Fabrizio Niro(1), Angelika Dehn(1), Lidia Saavedra de Miguel(1), Thorsten Fehr(2), Henri Laur(2), Pascal Lecomte(2), Miguel Canela(3), Roland Gessner(4), Gaetan Perron(5), Piera Raspollini(6), Gilbert Barrot(7), Heinrich Bovensmann(8) and Manfred Gottwald(9)

(1) Serco S.p.A., Via Sciadonna, 24, 00044, Frascati, Italy
(2) ESA-ESRIN, Via Galileo Galilei, 00044, Frascati, Italy
(3) ESA-ESTEC, Keplerlaan 1, 2201 AZ Noordwijk, Netherlands
(4) EADS Astrium, Friedrichshafen, 88039 Friedrichshafen, Germany
(5) ABB BOMEM, Québec, Québec G1K9H4, Canada
(6) IFAC, Via Madonna del Piano 10, 50019 Sesto Fiorentino, Italy
(7) ACRI-ST, Route du Pin Montard 260, 06904 Sophia-Antipolis, France
(8) IFE/University of Bremen, Bremen, 28334 Bremen, Germany
(9) DLR-IMF, Münchner Str. 20, 82234 Oberpfaffenhofen, Germany

Abstract

The ENVISAT atmospheric chemistry instruments (GOMOS, MIPAS and SCIAMACHY) provide to the user community three separated, but complementary datasets of the most interesting trace gases, spanning a time interval of about seven years.
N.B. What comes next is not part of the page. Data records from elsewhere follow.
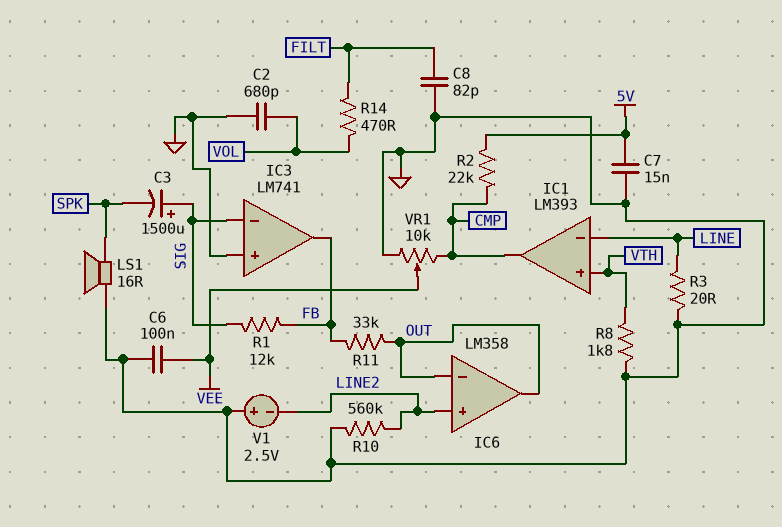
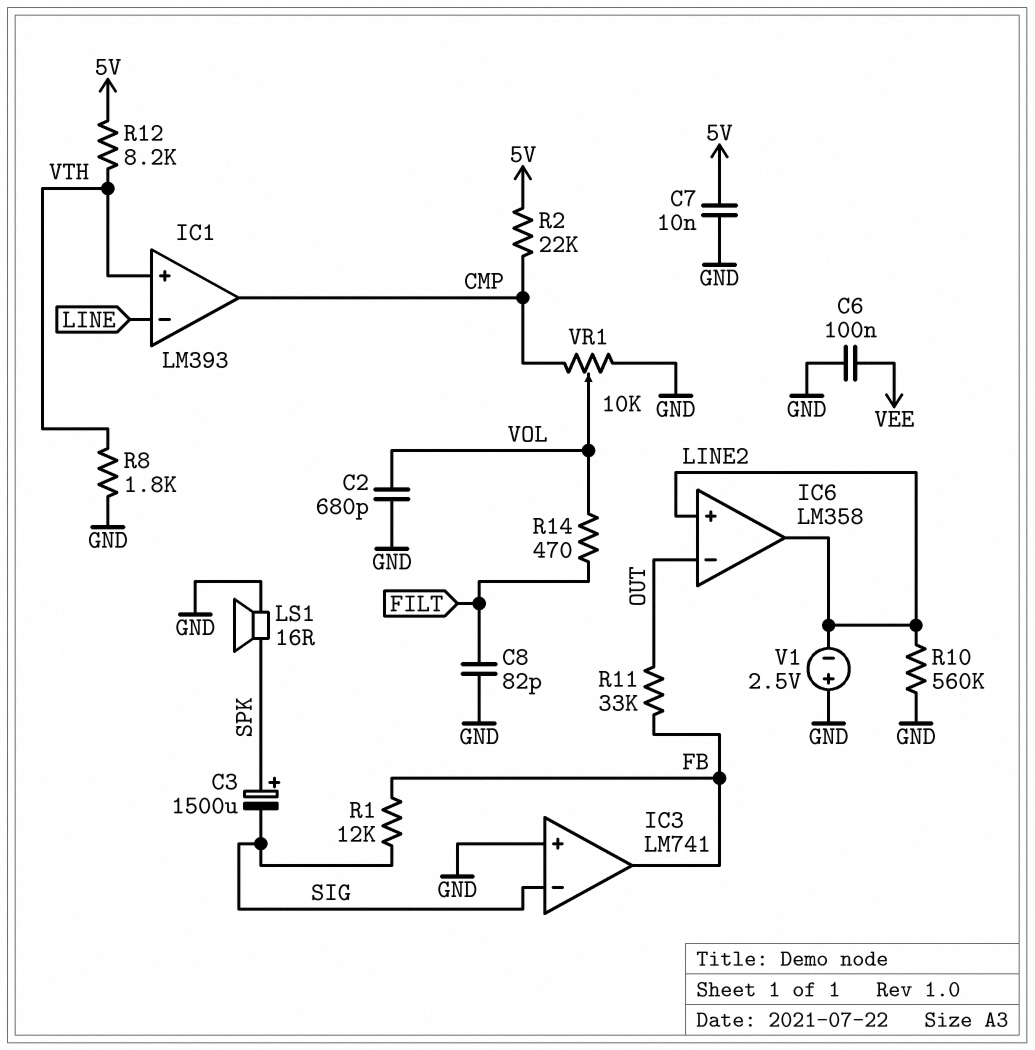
C3: 1500uF (plus SIG, minus SPK) -> 1500uF (plus SPK, minus SIG)
C7: 15nF (5V, GND) -> 10nF (5V, GND)
IC6 pin out: OUT -> LINE2
R3: 20 (GND, LINE) -> none
R12: none -> 8.2k (5V, VTH)
VR1: 10k (CMP, GND, wiper VEE) -> 10k (CMP, GND, wiper VOL)

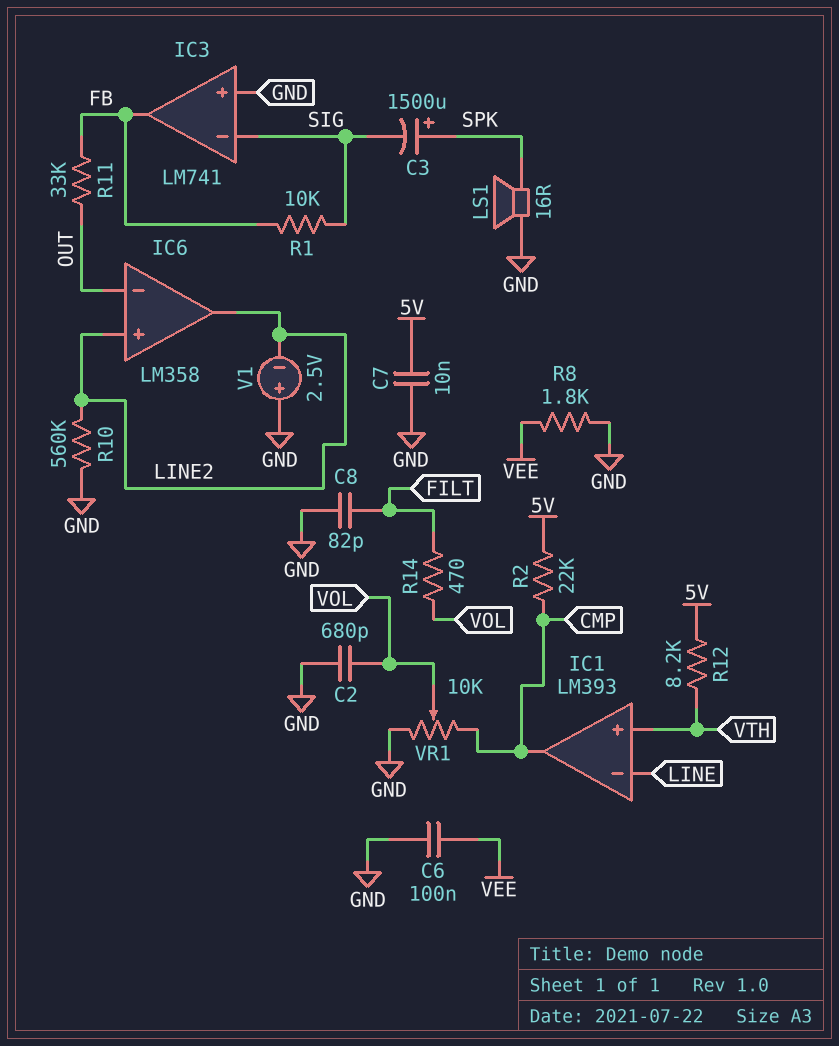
R1: 12k (FB, SIG) -> 10k (FB, SIG)
R8: 1.8k (GND, VTH) -> 1.8k (GND, VEE)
With the project of extending the ENVISAT lifetime up to the end of 2013, the users will have the unique opportunity to investigate seasonal trend and long term evolution of several atmospheric phenomena over a time range of eleven years. ESA is responsible to provide to the science community the best available products with a well defined standard of quality. The operational processing and the certification of products quality are essential in order to ensure the readiness and the value of the resultant scientific studies. The present paper will give a historical overview of the activities performed in the frame of the data processing and quality assessment applied to the ENVISAT Atmospheric-Chemistry instruments. The significance of these activities for the scientific use of the ESA products will be specifically underlined. Highlights of the quality assessment process will be presented, that is to say, examples where significant data quality degradation was prevented due to a timely detection of instrument or processing anomalies. Furthermore the improvements of the monitoring and calibration baseline all along the mission will be mentioned that had a beneficial effect on the in-flight operations stability as on the data processing quality. Finally the evolution of the quality assessment methods will be described that will allow efficiently including new atmospheric missions in the existing monitoring baseline, e.g.: ESA third party missions.